Start of Page text

First internet and mobile shows Full Frontal News (Greg Shapiro and Becky Nelson) and Slacker Fantasy Football (Michael Orton-Toliver, Brian Jack, Matt Chapman).  The Unlikely Fan (Brendan Hunt, Matt Chapman), a daily World Cup video series was featured on MSN.

2007:  Comedy Central News, begins as a daily show on Comedy Central Netherlands and runs for 75 episodes.  Highly Dubious News is nominated for a mobile content award at MIPCOM, the television conference in Cannes. "SpongeBob SquarePants in China" receives more than 22 million views on YouTube in a year, making it the number one most viewed "film and animation" YouTube video worldwide (as of April, 2009). The Chinese ambassador in the Netherlands asks Boom Chicago to remove the video due to its political content. Boom Chicago declines. By 2011, the video has been viewed more than 100 million times and (as of 2021), it is still the number one Dutch comedy video of all time.
 
2008:  15 year anniversary, April 24.  CCN returns as a weekly show in April on Comedy Central (NL). Bye-Bye Bush celebrates the end of an era.

End of Page text
Start of Extracted material

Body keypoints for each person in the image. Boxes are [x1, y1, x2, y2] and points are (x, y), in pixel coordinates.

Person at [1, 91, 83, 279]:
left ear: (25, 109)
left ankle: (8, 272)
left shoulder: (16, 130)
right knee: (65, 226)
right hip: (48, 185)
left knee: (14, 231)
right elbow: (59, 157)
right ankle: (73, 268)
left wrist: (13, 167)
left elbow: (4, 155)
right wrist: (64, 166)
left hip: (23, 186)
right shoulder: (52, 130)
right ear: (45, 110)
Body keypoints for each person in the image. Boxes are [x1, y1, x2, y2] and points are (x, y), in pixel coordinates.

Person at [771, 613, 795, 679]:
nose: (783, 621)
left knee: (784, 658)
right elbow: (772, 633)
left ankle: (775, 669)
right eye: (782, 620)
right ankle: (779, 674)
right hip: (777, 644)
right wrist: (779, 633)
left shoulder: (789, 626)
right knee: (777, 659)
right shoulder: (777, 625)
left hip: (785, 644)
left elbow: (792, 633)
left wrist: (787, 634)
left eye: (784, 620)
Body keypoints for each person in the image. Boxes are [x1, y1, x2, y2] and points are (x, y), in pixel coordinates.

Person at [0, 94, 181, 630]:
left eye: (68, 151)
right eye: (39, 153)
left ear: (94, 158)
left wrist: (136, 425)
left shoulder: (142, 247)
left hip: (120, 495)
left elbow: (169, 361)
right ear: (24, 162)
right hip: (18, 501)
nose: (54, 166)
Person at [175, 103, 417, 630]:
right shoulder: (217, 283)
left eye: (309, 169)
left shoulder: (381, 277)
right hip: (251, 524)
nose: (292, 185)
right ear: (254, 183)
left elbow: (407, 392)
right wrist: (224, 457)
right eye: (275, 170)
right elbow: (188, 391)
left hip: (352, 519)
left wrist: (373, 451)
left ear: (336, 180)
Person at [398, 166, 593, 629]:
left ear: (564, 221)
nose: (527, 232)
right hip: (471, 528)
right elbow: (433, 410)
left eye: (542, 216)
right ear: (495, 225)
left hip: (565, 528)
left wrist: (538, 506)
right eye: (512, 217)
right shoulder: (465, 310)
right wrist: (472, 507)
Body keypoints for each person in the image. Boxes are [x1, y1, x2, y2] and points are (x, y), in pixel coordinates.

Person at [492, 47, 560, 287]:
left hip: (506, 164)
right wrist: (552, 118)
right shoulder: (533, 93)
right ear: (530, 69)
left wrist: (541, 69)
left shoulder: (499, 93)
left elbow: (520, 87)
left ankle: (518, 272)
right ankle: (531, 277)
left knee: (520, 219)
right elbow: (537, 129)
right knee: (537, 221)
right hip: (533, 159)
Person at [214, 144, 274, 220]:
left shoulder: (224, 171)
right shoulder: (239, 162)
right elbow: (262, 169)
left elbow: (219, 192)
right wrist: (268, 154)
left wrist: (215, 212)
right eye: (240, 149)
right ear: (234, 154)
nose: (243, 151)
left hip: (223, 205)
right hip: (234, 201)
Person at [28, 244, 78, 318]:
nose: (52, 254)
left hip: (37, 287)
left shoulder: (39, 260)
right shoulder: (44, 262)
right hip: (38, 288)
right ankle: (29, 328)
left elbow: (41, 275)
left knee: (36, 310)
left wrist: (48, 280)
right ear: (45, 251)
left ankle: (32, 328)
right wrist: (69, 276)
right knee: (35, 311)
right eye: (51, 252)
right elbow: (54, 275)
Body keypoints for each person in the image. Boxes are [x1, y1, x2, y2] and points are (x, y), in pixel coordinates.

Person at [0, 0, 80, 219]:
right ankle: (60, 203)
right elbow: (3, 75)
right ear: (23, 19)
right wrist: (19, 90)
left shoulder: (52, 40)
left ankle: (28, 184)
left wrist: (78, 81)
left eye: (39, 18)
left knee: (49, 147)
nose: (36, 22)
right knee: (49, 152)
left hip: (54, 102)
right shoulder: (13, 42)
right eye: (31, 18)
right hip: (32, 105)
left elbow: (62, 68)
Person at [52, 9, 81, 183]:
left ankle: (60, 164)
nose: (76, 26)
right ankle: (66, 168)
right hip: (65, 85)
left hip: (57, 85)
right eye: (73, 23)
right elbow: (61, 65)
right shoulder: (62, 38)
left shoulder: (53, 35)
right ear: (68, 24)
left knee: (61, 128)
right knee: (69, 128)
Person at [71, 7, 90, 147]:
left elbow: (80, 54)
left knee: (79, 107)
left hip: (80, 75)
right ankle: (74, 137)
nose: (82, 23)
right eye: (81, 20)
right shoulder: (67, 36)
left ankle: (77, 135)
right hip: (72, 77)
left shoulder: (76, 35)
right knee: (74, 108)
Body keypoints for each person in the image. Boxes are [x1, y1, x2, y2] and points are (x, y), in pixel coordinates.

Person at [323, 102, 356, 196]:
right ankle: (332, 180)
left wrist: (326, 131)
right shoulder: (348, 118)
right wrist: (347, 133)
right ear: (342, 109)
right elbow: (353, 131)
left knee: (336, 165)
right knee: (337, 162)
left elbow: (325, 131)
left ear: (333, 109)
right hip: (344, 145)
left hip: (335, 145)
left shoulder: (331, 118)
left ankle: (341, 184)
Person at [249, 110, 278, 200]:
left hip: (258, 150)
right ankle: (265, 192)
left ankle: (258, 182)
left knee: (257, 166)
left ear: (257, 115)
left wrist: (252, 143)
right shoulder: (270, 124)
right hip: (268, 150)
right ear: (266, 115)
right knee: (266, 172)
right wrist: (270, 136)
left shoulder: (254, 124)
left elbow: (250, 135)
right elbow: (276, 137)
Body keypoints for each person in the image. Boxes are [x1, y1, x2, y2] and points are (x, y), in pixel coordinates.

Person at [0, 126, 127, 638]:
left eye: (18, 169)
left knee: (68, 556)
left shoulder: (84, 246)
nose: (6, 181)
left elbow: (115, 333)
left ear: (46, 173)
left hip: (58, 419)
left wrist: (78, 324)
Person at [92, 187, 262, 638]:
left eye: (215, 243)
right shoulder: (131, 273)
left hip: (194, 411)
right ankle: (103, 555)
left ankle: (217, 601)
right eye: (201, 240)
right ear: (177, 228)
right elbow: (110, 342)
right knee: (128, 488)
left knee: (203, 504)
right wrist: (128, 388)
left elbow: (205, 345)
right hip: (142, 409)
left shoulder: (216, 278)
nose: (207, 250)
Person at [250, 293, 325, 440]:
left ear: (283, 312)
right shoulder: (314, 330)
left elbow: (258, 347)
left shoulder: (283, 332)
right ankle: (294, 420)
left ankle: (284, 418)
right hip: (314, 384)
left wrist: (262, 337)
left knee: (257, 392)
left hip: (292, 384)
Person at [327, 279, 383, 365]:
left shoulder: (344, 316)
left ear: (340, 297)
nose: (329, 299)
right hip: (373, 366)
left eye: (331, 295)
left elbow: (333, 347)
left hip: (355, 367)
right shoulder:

End of Extracted material

Requirement
Rewrite the paragraph of the Boom Chicago timeline that begins "2007: Comedy Central News" as a bulleted list, keeping its main facts.

Written solution
2007:
- Comedy Central News begins as a daily show on Comedy Central Netherlands and runs for 75 episodes.
- Highly Dubious News is nominated for a mobile content award at MIPCOM, the television conference in Cannes.
- "SpongeBob SquarePants in China" receives more than 22 million YouTube views in a year. As of April 2009, that makes it the most viewed "film and animation" YouTube video worldwide.
- The Chinese ambassador in the Netherlands asks Boom Chicago to remove the video because of its political content, and Boom Chicago declines.
- The video passes 100 million views by 2011. As of 2021, it is still the number one Dutch comedy video of all time.